In the early hours of Tuesday 9 September 2008, volunteers coordinated by Christian charity Housing Justice counted 206 people sleeping rough in the London Borough of Westminster alone - highlighting the continuing seriousness of the capital's problem.
Official street counts are carried out at regular intervals by local authorities at the behest of Communities and Local Government, the Government department responsible for housing and homelessness. The purpose of rough sleeper counts is to compare the level of homelessness over time.
Churches and others sometimes carry out local street counts when the official count is lower than their day to day contact with street homeless people suggests.
The most recent official Westminster rough sleeper count took place in June 2008 and found 111 people.
Alison Gelder, chief executive of Housing Justice, said, “We thought it was important to carry out an independent impromptu street count ahead of the next official Borough of Westminster count.

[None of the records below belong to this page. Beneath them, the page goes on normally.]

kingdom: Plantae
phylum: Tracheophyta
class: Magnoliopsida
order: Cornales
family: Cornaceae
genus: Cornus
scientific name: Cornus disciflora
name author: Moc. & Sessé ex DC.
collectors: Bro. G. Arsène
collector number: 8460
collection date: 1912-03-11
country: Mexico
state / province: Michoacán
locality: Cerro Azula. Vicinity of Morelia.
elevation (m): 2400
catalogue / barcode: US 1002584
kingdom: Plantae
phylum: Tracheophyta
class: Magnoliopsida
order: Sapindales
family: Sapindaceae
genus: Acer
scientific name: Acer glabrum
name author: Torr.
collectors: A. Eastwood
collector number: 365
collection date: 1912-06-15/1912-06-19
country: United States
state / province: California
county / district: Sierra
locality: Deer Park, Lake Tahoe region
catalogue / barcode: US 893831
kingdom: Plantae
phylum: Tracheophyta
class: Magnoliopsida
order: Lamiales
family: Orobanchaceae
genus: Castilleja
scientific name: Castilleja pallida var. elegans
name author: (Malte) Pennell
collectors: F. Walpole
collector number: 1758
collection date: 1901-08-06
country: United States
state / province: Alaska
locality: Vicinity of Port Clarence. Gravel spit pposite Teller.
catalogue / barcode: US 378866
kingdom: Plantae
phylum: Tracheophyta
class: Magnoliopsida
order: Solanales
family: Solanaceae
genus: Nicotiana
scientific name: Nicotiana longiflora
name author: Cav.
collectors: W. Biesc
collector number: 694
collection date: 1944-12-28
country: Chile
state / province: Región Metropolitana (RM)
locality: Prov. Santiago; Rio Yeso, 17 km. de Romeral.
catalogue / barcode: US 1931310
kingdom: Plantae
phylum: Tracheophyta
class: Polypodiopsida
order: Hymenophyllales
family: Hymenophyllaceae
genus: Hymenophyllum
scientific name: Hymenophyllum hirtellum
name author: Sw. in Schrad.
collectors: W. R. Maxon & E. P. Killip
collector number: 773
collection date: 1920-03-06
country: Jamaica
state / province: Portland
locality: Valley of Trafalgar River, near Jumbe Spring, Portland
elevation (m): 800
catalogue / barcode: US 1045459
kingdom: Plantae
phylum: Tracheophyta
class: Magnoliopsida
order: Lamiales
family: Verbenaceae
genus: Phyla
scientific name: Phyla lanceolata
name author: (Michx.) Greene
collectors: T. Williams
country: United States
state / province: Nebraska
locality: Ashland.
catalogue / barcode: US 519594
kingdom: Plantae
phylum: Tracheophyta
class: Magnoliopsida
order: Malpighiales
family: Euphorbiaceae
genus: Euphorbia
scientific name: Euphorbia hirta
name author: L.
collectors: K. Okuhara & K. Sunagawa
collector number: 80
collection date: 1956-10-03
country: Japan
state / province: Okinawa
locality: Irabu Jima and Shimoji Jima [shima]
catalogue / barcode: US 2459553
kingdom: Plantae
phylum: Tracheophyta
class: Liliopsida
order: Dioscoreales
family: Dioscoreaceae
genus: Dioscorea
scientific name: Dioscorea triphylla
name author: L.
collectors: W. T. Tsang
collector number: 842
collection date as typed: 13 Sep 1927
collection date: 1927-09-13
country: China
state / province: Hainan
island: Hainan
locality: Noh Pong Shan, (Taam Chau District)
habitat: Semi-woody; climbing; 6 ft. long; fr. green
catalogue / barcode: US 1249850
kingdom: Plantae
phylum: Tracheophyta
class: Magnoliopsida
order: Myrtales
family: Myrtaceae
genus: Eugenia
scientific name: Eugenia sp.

We don’t doubt the integrity of the official counters but we do believe that our volunteers have provided a true snapshot of rough sleeping in the borough – something that can act as a baseline for the official count.”
Sally Leigh, London coordinator of Housing Justice and lead organiser of the count, said, “Some of the most useful people on our team used to be homeless on the streets in Westminster. They guided us to find the places where people sleep at night. Their help was invaluable. We are also really grateful to the Simon Community for their help with maps and planning.”
More than 30 volunteers from Housing Justice, the Simon Community, Bloomsbury Central Baptist Church, ASLAN (All Souls, Langham Place), The Salvation Army, Finchley Churches Together Winter Shelter, CARIS Islington Churches Cold Weather Shelter, Open House Film Club and White Box Digital took part in the street count.
More than 30 Volunteers from Housing Justice, member churches and other organisations went out in pairs between midnight and 4.00am on the morning of Tuesday 9 September. All the main central London “hot spots” were visited by the volunteers.
There is sometimes debate about the accuracy of official rough sleeper counts. Independent observers, including many street homeless people themselves, report heightened police enforcement activity just before street counts, the dates of which are always kept confidential.
The Communities and Local Government website says: “Rough sleeping counts are conducted by local authorities in partnership with local homeless agencies. Street counts provide a useful snap shot of the number of people sleeping rough in a given geographical area on a single night. Single night counts may not capture the number of people who may have experience of sleeping rough over the course of a year but they enable progress to be measured over time and across regions.” http://www.communities.gov.uk/housing/homelessness/publicationsabouthome... 
The Simon Community also carries out a twice yearly independent street count in London (http://www.simoncommunity.org.uk/latest_news.php ).
Housing Justice is the national voice of Christian action to prevent homelessness and bad housing. It was formed in April 2003 by the merger of two long-standing housing charities, the Catholic Housing Aid Society (CHAS) and the Churches National Housing Coalition (CNHC). In January 2006 Housing Justice merged with UNLEASH (Church Action on Homelessness in London). Housing Justice brings together more than 60 years experience of working for change in the field of housing.